What the task asks:
Reproduce every record exactly.

Material provided:
+ + + + +
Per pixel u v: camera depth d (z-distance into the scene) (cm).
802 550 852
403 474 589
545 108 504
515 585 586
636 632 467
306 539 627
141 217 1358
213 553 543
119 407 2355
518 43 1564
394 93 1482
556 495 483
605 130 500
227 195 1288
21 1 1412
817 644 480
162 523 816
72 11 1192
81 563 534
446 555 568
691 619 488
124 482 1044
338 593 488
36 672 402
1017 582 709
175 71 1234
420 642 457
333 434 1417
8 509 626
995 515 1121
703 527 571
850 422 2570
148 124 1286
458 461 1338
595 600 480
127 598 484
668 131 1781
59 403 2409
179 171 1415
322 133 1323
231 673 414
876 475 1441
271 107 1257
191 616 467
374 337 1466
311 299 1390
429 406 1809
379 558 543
+ + + + +
Answer space:
Per pixel u v: camera depth d (z-distance into the scene) (cm).
802 550 852
403 474 589
545 108 504
515 585 586
636 632 467
306 539 627
141 217 1358
213 553 543
119 407 2355
518 43 1564
394 93 1482
556 495 483
605 130 500
227 195 1288
21 1 1412
817 644 480
162 523 816
72 11 1192
81 563 534
446 555 568
691 619 488
124 482 1044
338 593 488
36 672 402
1017 582 709
175 71 1234
420 642 457
333 434 1417
8 509 626
995 515 1121
703 527 571
850 422 2570
148 124 1286
458 461 1338
595 600 480
127 598 484
668 131 1781
59 403 2409
179 171 1415
322 133 1323
231 673 414
876 475 1441
271 107 1257
191 616 467
374 337 1466
311 299 1390
429 406 1809
379 558 543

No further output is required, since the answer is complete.